What this exercise needs is every entry restated as written, with no pictures.

______

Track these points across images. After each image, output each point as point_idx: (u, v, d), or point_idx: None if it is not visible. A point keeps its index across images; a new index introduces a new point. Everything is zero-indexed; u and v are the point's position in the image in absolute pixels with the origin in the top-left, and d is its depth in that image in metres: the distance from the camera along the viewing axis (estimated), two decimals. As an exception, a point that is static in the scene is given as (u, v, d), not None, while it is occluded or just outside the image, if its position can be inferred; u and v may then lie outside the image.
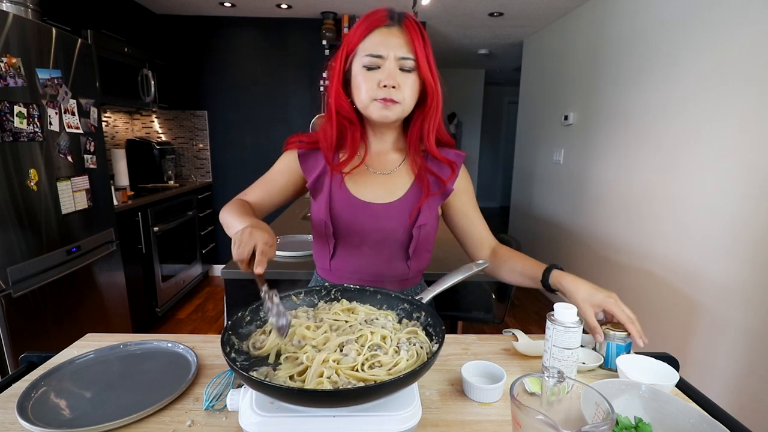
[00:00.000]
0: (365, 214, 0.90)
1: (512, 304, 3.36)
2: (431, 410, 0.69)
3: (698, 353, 1.98)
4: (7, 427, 0.63)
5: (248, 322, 0.70)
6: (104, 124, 2.88)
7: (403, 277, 0.95)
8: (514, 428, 0.51)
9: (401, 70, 0.81)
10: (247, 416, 0.56)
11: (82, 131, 1.98)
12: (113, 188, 2.36)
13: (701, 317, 1.97)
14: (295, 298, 0.77)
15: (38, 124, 1.71)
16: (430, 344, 0.65)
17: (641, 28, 2.41)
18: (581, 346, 0.77)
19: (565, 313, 0.72)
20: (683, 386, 0.76)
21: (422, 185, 0.90)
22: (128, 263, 2.46)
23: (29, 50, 1.67)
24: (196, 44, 3.57)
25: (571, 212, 3.23)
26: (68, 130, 1.89)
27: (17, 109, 1.61)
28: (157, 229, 2.83)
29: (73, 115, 1.92)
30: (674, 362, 0.81)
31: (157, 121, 3.73)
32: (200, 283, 3.69)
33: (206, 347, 0.88)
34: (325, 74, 0.95)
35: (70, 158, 1.90)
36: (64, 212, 1.87)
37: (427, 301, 0.75)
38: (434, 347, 0.62)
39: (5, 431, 0.62)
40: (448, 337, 0.74)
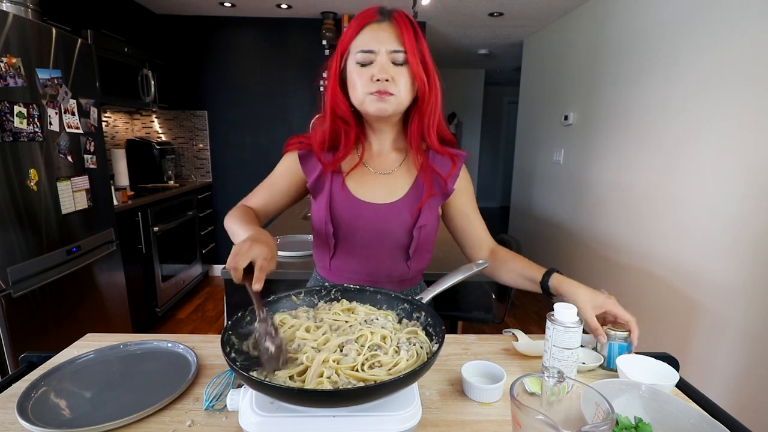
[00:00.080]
0: (366, 214, 0.89)
1: (512, 304, 3.36)
2: (431, 410, 0.69)
3: (698, 353, 1.98)
4: (7, 427, 0.63)
5: (248, 322, 0.70)
6: (104, 124, 2.88)
7: (402, 277, 0.95)
8: (514, 428, 0.51)
9: (394, 63, 0.81)
10: (247, 416, 0.56)
11: (82, 131, 1.98)
12: (113, 188, 2.36)
13: (701, 317, 1.97)
14: (295, 298, 0.77)
15: (38, 124, 1.72)
16: (430, 344, 0.65)
17: (641, 28, 2.41)
18: (581, 346, 0.77)
19: (565, 313, 0.72)
20: (683, 386, 0.76)
21: (424, 184, 0.90)
22: (128, 263, 2.46)
23: (29, 50, 1.67)
24: (196, 44, 3.57)
25: (571, 212, 3.23)
26: (68, 130, 1.89)
27: (17, 109, 1.61)
28: (157, 229, 2.83)
29: (73, 115, 1.92)
30: (674, 362, 0.81)
31: (157, 121, 3.73)
32: (200, 283, 3.69)
33: (206, 347, 0.88)
34: (325, 74, 0.96)
35: (70, 158, 1.90)
36: (64, 212, 1.87)
37: (427, 301, 0.75)
38: (434, 347, 0.62)
39: (5, 431, 0.62)
40: (448, 337, 0.74)
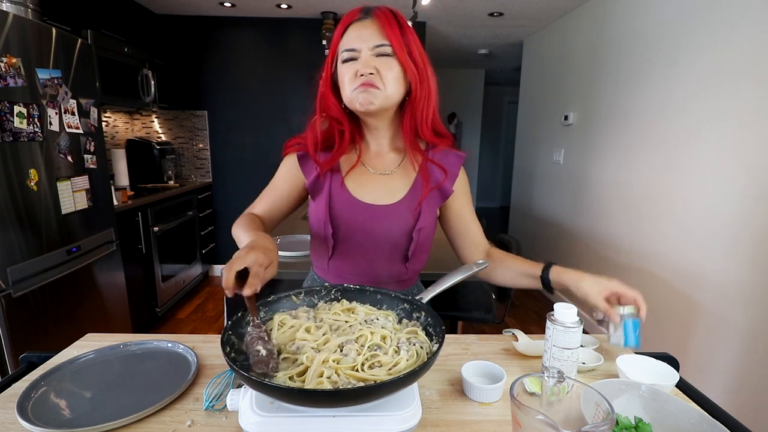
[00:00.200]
0: (365, 215, 0.89)
1: (512, 304, 3.36)
2: (431, 410, 0.69)
3: (698, 353, 1.98)
4: (7, 427, 0.63)
5: (248, 322, 0.70)
6: (104, 124, 2.88)
7: (400, 278, 0.95)
8: (514, 428, 0.51)
9: (381, 57, 0.80)
10: (247, 416, 0.56)
11: (82, 131, 1.98)
12: (113, 188, 2.36)
13: (701, 317, 1.97)
14: (295, 298, 0.77)
15: (38, 124, 1.71)
16: (430, 344, 0.65)
17: (641, 28, 2.41)
18: (581, 346, 0.77)
19: (565, 313, 0.72)
20: (683, 386, 0.76)
21: (422, 186, 0.90)
22: (128, 263, 2.46)
23: (29, 50, 1.67)
24: (196, 44, 3.57)
25: (571, 212, 3.23)
26: (68, 130, 1.89)
27: (17, 109, 1.61)
28: (157, 229, 2.83)
29: (73, 115, 1.92)
30: (674, 362, 0.81)
31: (157, 121, 3.73)
32: (200, 283, 3.69)
33: (206, 347, 0.88)
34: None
35: (70, 158, 1.90)
36: (64, 212, 1.87)
37: (426, 301, 0.75)
38: (434, 347, 0.62)
39: (5, 431, 0.62)
40: (448, 337, 0.74)
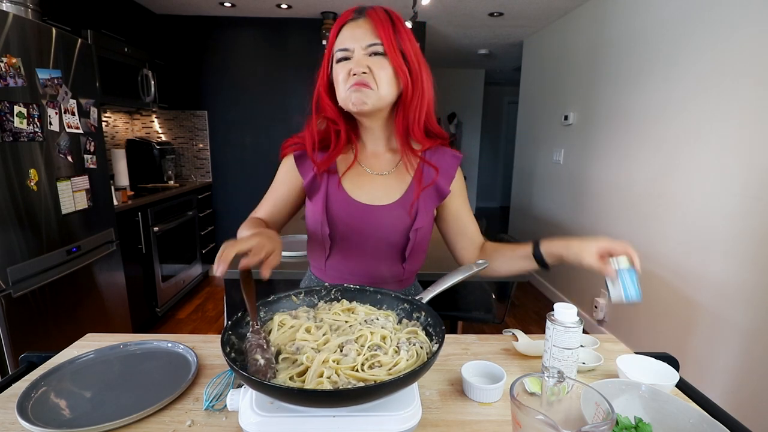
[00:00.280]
0: (362, 215, 0.89)
1: (512, 304, 3.36)
2: (431, 410, 0.69)
3: (698, 353, 1.98)
4: (7, 427, 0.63)
5: (248, 322, 0.70)
6: (104, 124, 2.87)
7: (397, 278, 0.95)
8: (514, 428, 0.51)
9: (373, 56, 0.81)
10: (247, 416, 0.56)
11: (82, 131, 1.98)
12: (113, 188, 2.36)
13: (701, 317, 1.97)
14: (295, 298, 0.77)
15: (38, 124, 1.71)
16: (430, 344, 0.65)
17: (641, 28, 2.41)
18: (581, 346, 0.77)
19: (565, 313, 0.72)
20: (683, 386, 0.76)
21: (418, 186, 0.89)
22: (128, 263, 2.46)
23: (29, 50, 1.67)
24: (196, 44, 3.57)
25: (571, 212, 3.23)
26: (68, 130, 1.89)
27: (17, 109, 1.61)
28: (157, 229, 2.83)
29: (73, 115, 1.92)
30: (674, 362, 0.81)
31: (157, 121, 3.73)
32: (200, 283, 3.69)
33: (206, 347, 0.88)
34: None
35: (70, 158, 1.90)
36: (64, 212, 1.87)
37: (426, 301, 0.75)
38: (434, 347, 0.62)
39: (5, 431, 0.62)
40: (448, 337, 0.74)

______

• **Result of the task**
Track these points across images. After each image, output each point as point_idx: (u, v, d), or point_idx: None if it is not visible. A point keeps its index across images; a new index introduces a new point. Everything is zero-indexed; u and v are the point's position in the image in absolute pixels with the origin in the top-left, and d is its depth in that image in metres: the distance from the camera along the viewing axis (estimated), two decimals. As an exception, a point that is static in the scene is given as (u, v, d), not None, while it is occluded or just outside the image, if its position can be inferred; u and v may then lie outside the image.
[00:00.000]
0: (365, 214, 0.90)
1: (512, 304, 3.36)
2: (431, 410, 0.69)
3: (698, 353, 1.98)
4: (7, 427, 0.63)
5: (248, 322, 0.70)
6: (104, 124, 2.88)
7: (403, 277, 0.95)
8: (514, 428, 0.51)
9: (401, 70, 0.81)
10: (247, 416, 0.56)
11: (82, 131, 1.98)
12: (113, 188, 2.36)
13: (701, 317, 1.97)
14: (295, 298, 0.77)
15: (38, 124, 1.71)
16: (430, 344, 0.65)
17: (641, 28, 2.41)
18: (581, 346, 0.77)
19: (565, 313, 0.72)
20: (683, 386, 0.76)
21: (422, 185, 0.90)
22: (128, 263, 2.46)
23: (29, 50, 1.67)
24: (196, 44, 3.57)
25: (571, 212, 3.23)
26: (68, 130, 1.89)
27: (17, 109, 1.61)
28: (157, 229, 2.83)
29: (73, 115, 1.92)
30: (674, 362, 0.81)
31: (157, 121, 3.73)
32: (200, 283, 3.69)
33: (206, 347, 0.88)
34: (325, 74, 0.95)
35: (70, 158, 1.90)
36: (64, 212, 1.87)
37: (427, 301, 0.75)
38: (434, 347, 0.62)
39: (5, 431, 0.62)
40: (448, 337, 0.74)
[00:00.080]
0: (366, 214, 0.89)
1: (512, 304, 3.36)
2: (431, 410, 0.69)
3: (698, 353, 1.98)
4: (7, 427, 0.63)
5: (248, 322, 0.70)
6: (104, 124, 2.88)
7: (402, 277, 0.95)
8: (514, 428, 0.51)
9: (394, 63, 0.81)
10: (247, 416, 0.56)
11: (82, 131, 1.98)
12: (113, 188, 2.36)
13: (701, 317, 1.97)
14: (295, 298, 0.77)
15: (38, 124, 1.72)
16: (430, 344, 0.65)
17: (641, 28, 2.41)
18: (581, 346, 0.77)
19: (565, 313, 0.72)
20: (683, 386, 0.76)
21: (424, 184, 0.90)
22: (128, 263, 2.46)
23: (29, 50, 1.67)
24: (196, 44, 3.57)
25: (571, 212, 3.23)
26: (68, 130, 1.89)
27: (17, 109, 1.61)
28: (157, 229, 2.83)
29: (73, 115, 1.92)
30: (674, 362, 0.81)
31: (157, 121, 3.73)
32: (200, 283, 3.69)
33: (206, 347, 0.88)
34: (325, 74, 0.96)
35: (70, 158, 1.90)
36: (64, 212, 1.87)
37: (427, 301, 0.75)
38: (434, 347, 0.62)
39: (5, 431, 0.62)
40: (448, 337, 0.74)
[00:00.200]
0: (365, 215, 0.89)
1: (512, 304, 3.36)
2: (431, 410, 0.69)
3: (698, 353, 1.98)
4: (7, 427, 0.63)
5: (248, 322, 0.70)
6: (104, 124, 2.88)
7: (400, 278, 0.95)
8: (514, 428, 0.51)
9: (381, 57, 0.80)
10: (247, 416, 0.56)
11: (82, 131, 1.98)
12: (113, 188, 2.36)
13: (701, 317, 1.97)
14: (295, 298, 0.77)
15: (38, 124, 1.71)
16: (430, 344, 0.65)
17: (641, 28, 2.41)
18: (581, 346, 0.77)
19: (565, 313, 0.72)
20: (683, 386, 0.76)
21: (422, 186, 0.90)
22: (128, 263, 2.46)
23: (29, 50, 1.67)
24: (196, 44, 3.57)
25: (571, 212, 3.23)
26: (68, 130, 1.89)
27: (17, 109, 1.61)
28: (157, 229, 2.83)
29: (73, 115, 1.92)
30: (674, 362, 0.81)
31: (157, 121, 3.73)
32: (200, 283, 3.69)
33: (206, 347, 0.88)
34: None
35: (70, 158, 1.90)
36: (64, 212, 1.87)
37: (426, 301, 0.75)
38: (434, 347, 0.62)
39: (5, 431, 0.62)
40: (448, 337, 0.74)
[00:00.280]
0: (362, 215, 0.89)
1: (512, 304, 3.36)
2: (431, 410, 0.69)
3: (698, 353, 1.98)
4: (7, 427, 0.63)
5: (248, 322, 0.70)
6: (104, 124, 2.87)
7: (397, 278, 0.95)
8: (514, 428, 0.51)
9: (373, 56, 0.81)
10: (247, 416, 0.56)
11: (82, 131, 1.98)
12: (113, 188, 2.36)
13: (701, 317, 1.97)
14: (295, 298, 0.77)
15: (38, 124, 1.71)
16: (430, 344, 0.65)
17: (641, 28, 2.41)
18: (581, 346, 0.77)
19: (565, 313, 0.72)
20: (683, 386, 0.76)
21: (418, 186, 0.89)
22: (128, 263, 2.46)
23: (29, 50, 1.67)
24: (196, 44, 3.57)
25: (571, 212, 3.23)
26: (68, 130, 1.89)
27: (17, 109, 1.61)
28: (157, 229, 2.83)
29: (73, 115, 1.92)
30: (674, 362, 0.81)
31: (157, 121, 3.73)
32: (200, 283, 3.69)
33: (206, 347, 0.88)
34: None
35: (70, 158, 1.90)
36: (64, 212, 1.87)
37: (426, 301, 0.75)
38: (434, 347, 0.62)
39: (5, 431, 0.62)
40: (448, 337, 0.74)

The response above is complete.